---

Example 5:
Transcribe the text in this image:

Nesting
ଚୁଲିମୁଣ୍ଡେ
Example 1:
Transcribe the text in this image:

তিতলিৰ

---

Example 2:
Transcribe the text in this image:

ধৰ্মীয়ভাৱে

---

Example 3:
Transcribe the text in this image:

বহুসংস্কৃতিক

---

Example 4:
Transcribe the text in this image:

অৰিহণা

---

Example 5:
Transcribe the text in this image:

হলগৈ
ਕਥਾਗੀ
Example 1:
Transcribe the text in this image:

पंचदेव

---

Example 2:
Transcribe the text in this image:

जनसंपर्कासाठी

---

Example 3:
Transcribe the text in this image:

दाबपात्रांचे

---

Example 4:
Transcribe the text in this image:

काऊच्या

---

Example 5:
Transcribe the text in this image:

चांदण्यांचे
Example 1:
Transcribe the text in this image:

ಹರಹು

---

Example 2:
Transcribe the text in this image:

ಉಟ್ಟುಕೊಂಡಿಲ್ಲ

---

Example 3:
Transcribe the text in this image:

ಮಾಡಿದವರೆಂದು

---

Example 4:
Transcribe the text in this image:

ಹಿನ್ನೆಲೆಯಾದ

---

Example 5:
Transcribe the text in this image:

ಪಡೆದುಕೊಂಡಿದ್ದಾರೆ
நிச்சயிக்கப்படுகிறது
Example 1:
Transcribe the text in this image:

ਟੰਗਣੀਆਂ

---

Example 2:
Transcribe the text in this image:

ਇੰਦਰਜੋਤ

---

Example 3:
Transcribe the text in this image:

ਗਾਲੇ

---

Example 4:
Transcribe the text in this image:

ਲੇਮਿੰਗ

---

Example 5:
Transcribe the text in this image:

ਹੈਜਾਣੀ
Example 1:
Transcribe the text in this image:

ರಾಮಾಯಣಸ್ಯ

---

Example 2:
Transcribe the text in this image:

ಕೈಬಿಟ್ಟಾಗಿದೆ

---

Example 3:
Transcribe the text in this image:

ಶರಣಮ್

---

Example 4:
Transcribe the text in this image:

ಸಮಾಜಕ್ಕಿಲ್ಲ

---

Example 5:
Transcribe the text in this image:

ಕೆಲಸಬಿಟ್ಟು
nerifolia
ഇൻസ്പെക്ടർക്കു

******************************

■ Task instructions ■
What you return should be the records above, repeated exactly.

■ Exercise solution ■
---

Example 5:
Transcribe the text in this image:

Nesting
ଚୁଲିମୁଣ୍ଡେ
Example 1:
Transcribe the text in this image:

তিতলিৰ

---

Example 2:
Transcribe the text in this image:

ধৰ্মীয়ভাৱে

---

Example 3:
Transcribe the text in this image:

বহুসংস্কৃতিক

---

Example 4:
Transcribe the text in this image:

অৰিহণা

---

Example 5:
Transcribe the text in this image:

হলগৈ
ਕਥਾਗੀ
Example 1:
Transcribe the text in this image:

पंचदेव

---

Example 2:
Transcribe the text in this image:

जनसंपर्कासाठी

---

Example 3:
Transcribe the text in this image:

दाबपात्रांचे

---

Example 4:
Transcribe the text in this image:

काऊच्या

---

Example 5:
Transcribe the text in this image:

चांदण्यांचे
Example 1:
Transcribe the text in this image:

ಹರಹು

---

Example 2:
Transcribe the text in this image:

ಉಟ್ಟುಕೊಂಡಿಲ್ಲ

---

Example 3:
Transcribe the text in this image:

ಮಾಡಿದವರೆಂದು

---

Example 4:
Transcribe the text in this image:

ಹಿನ್ನೆಲೆಯಾದ

---

Example 5:
Transcribe the text in this image:

ಪಡೆದುಕೊಂಡಿದ್ದಾರೆ
நிச்சயிக்கப்படுகிறது
Example 1:
Transcribe the text in this image:

ਟੰਗਣੀਆਂ

---

Example 2:
Transcribe the text in this image:

ਇੰਦਰਜੋਤ

---

Example 3:
Transcribe the text in this image:

ਗਾਲੇ

---

Example 4:
Transcribe the text in this image:

ਲੇਮਿੰਗ

---

Example 5:
Transcribe the text in this image:

ਹੈਜਾਣੀ
Example 1:
Transcribe the text in this image:

ರಾಮಾಯಣಸ್ಯ

---

Example 2:
Transcribe the text in this image:

ಕೈಬಿಟ್ಟಾಗಿದೆ

---

Example 3:
Transcribe the text in this image:

ಶರಣಮ್

---

Example 4:
Transcribe the text in this image:

ಸಮಾಜಕ್ಕಿಲ್ಲ

---

Example 5:
Transcribe the text in this image:

ಕೆಲಸಬಿಟ್ಟು
nerifolia
ഇൻസ്പെക്ടർക്കു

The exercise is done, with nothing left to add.